Testing
nat-zero is integration-tested against real AWS infrastructure on every PR. The test deploys the full module, exercises the complete NAT lifecycle, then tears everything down.
Running Tests
# Unit tests (Lambda logic)
cd cmd/lambda && go test -v -race ./...
# Integration tests (requires AWS credentials)
cd tests/integration && go test -v -timeout 30m
Integration tests require AWS credentials with permissions to manage EC2, IAM, Lambda, EventBridge, and CloudWatch resources.
Integration Test Lifecycle
The test uses Terratest with a single terraform apply / destroy cycle and four phases:
Phase 1: NAT Creation and Connectivity
- Deploy fixture (private subnet + nat-zero module in default VPC)
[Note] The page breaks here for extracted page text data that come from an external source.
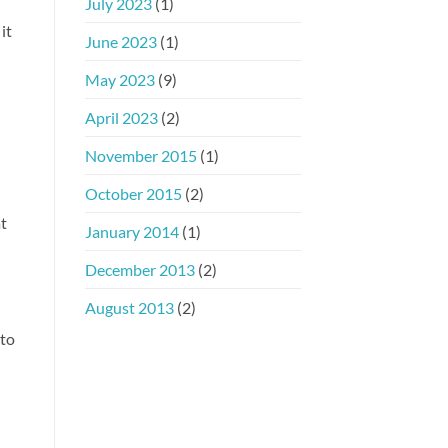
July 2023
(1)
it
June 2023
(1)
May 2023
(9)
April 2023
(2)
November 2015
(1)
October 2015
(2)
at
January 2014
(1)
December 2013
(2)
August 2013
(2)
 to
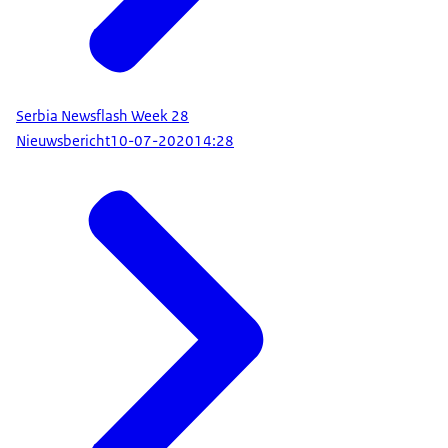
Serbia Newsflash Week 28
Nieuwsbericht
10-07-2020
14:28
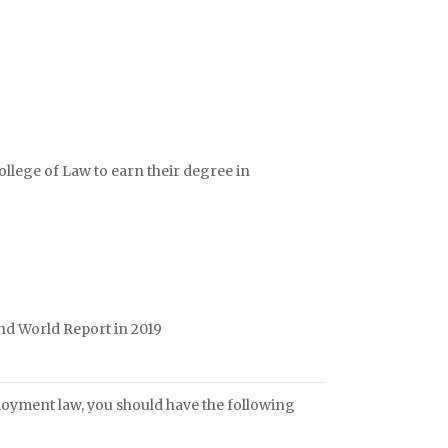
lege of Law to earn their degree in
nd World Report in 2019
loyment law, you should have the following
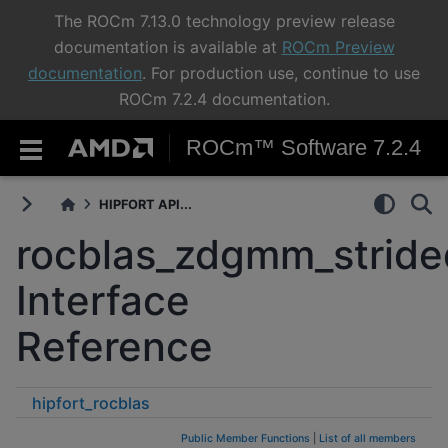
The ROCm 7.13.0 technology preview release
documentation is available at
ROCm Preview
documentation
. For production use, continue to use
ROCm 7.2.4 documentation.
ROCm™ Software 7.2.4
HIPFORT API...
rocblas_zdgmm_strid
Interface
Reference
hipfort_rocblas
rocblas_zdgmm_strided_batched
Public Member Functions
|
List of all members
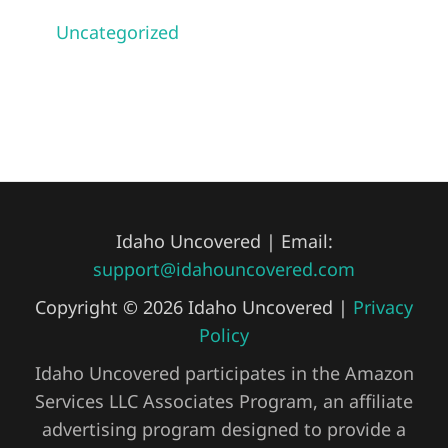
Uncategorized
Idaho Uncovered | Email:
support@idahouncovered.com
Copyright © 2026 Idaho Uncovered |
Privacy
Policy
Idaho Uncovered participates in the Amazon
Services LLC Associates Program, an affiliate
advertising program designed to provide a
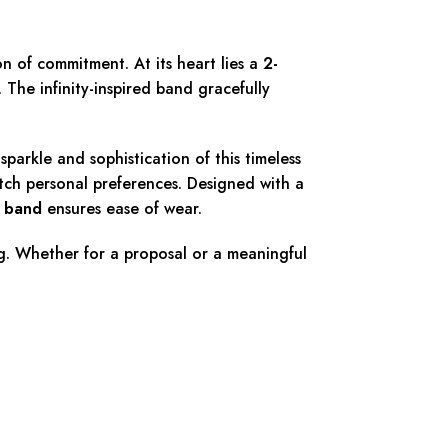
on of commitment. At its heart lies a
2-
 The infinity-inspired band gracefully
parkle and sophistication of this timeless
match personal preferences. Designed with a
t band
ensures ease of wear.
ng. Whether for a proposal or a meaningful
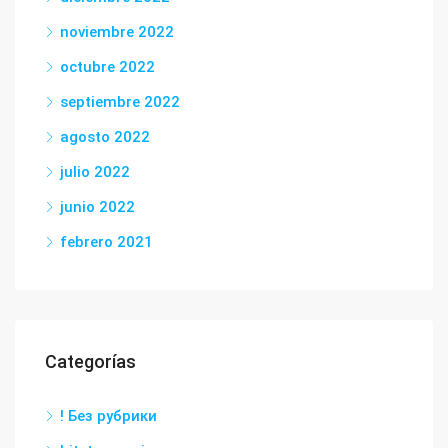
noviembre 2022
octubre 2022
septiembre 2022
agosto 2022
julio 2022
junio 2022
febrero 2021
Categorías
! Без рубрики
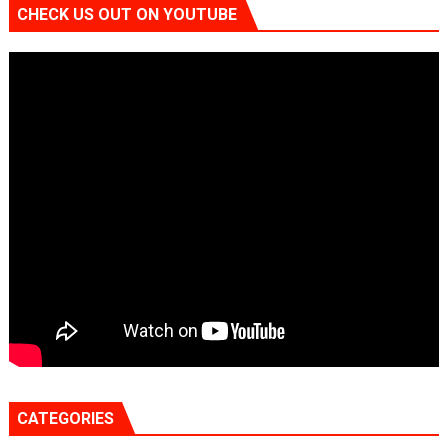
CHECK US OUT ON YOUTUBE
CATEGORIES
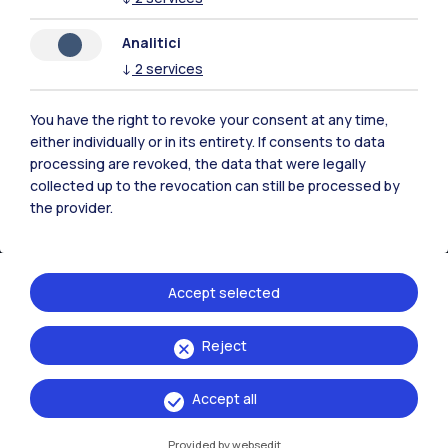
Contact us
Analitici
↓
2
services
You have the right to revoke your consent at any time,
either individually or in its entirety. If consents to data
processing are revoked, the data that were legally
collected up to the revocation can still be processed by
the provider.
Accept selected
Politecnico di Milano, Piazza Leonardo da Vinci 32, 20133 Milano | P.IVA
Reject
04376620151 - C.F. 80057930150
Accept all
Accessibility
Privacy Policy
Open Administration
Provided by websedit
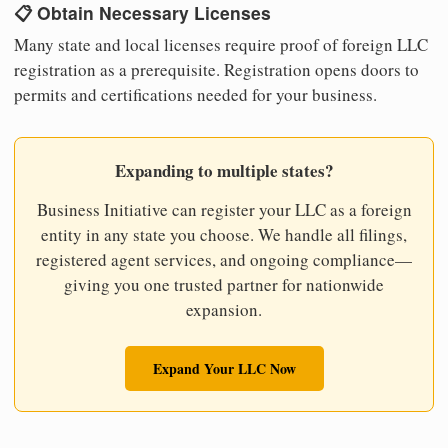
📋 Obtain Necessary Licenses
Many state and local licenses require proof of foreign LLC
registration as a prerequisite. Registration opens doors to
permits and certifications needed for your business.
Expanding to multiple states?
Business Initiative can register your LLC as a foreign
entity in any state you choose. We handle all filings,
registered agent services, and ongoing compliance—
giving you one trusted partner for nationwide
expansion.
Expand Your LLC Now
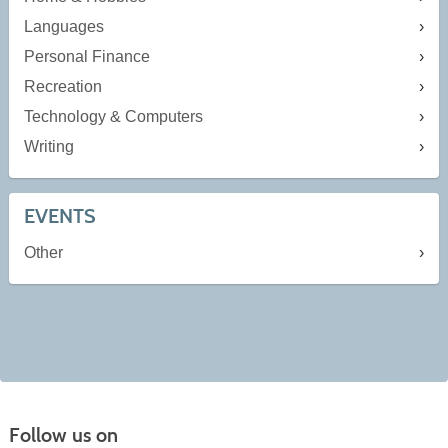
Languages
Personal Finance
Recreation
Technology & Computers
Writing
EVENTS
Other
Follow us on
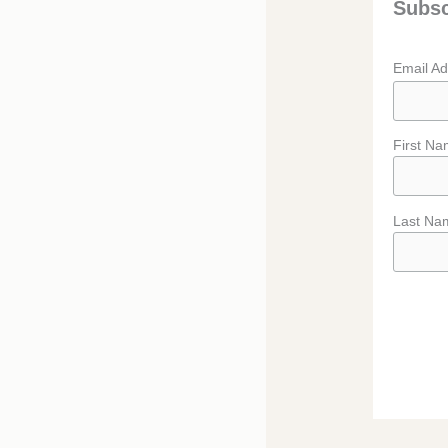
Subsc
Email A
First N
Last Na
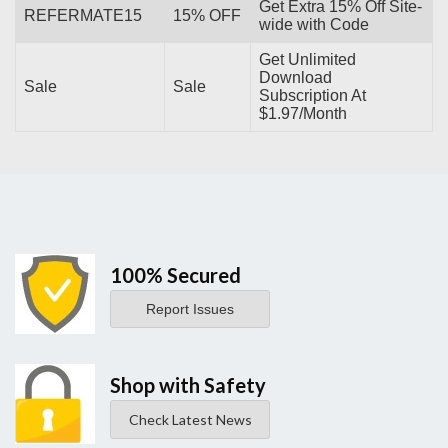
Get Extra 15% Off Site-
REFERMATE15
15% OFF
wide with Code
Get Unlimited
Download
Sale
Sale
Subscription At
$1.97/Month
100% Secured
Report Issues
Shop with Safety
Check Latest News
- Launch workload instance in private subnet
- Invoke Lambda → creates NAT instance
- Wait for NAT running with EIP attached
- Verify workload's egress IP matches NAT's EIP
Phase 2: Scale-Down
- Terminate workload
- Invoke Lambda → stops NAT
- Wait for NAT stopped
- Invoke Lambda → releases EIP
- Verify no EIPs remain
Phase 3: Restart
- Launch new workload
- Invoke Lambda → restarts stopped NAT
- Wait for NAT running with new EIP
- Verify connectivity
Phase 4: Cleanup Action
- Invoke Lambda with
{action: "cleanup"} - Verify all NAT instances terminated and EIPs released
Teardown
terraform destroy removes all Terraform-managed resources. The cleanup action (Phase 4) ensures Lambda-created NAT instances are terminated first, so ENI deletion succeeds.
CI
Integration tests run in GitHub Actions when the integration-test label is added to a PR. They use OIDC to assume an AWS role in a dedicated test account.
- Concurrency: one test at a time (
cancel-in-progress: false) - Timeout: 15 minutes
- Region: us-east-1
Orphan Detection
TestNoOrphanedResources runs after the main test and checks for leftover AWS resources with the nat-test prefix (subnets, ENIs, security groups, Lambda functions, IAM roles, EIPs). If any are found, it fails and lists them for manual cleanup.
Config Version Replacement
The Lambda tags NAT instances with a ConfigVersion hash (AMI + instance type + market type + volume size). When the config changes and a workload triggers reconciliation, the Lambda terminates the outdated NAT and creates a replacement. The integration test doesn't exercise this path directly, but it's covered by unit tests.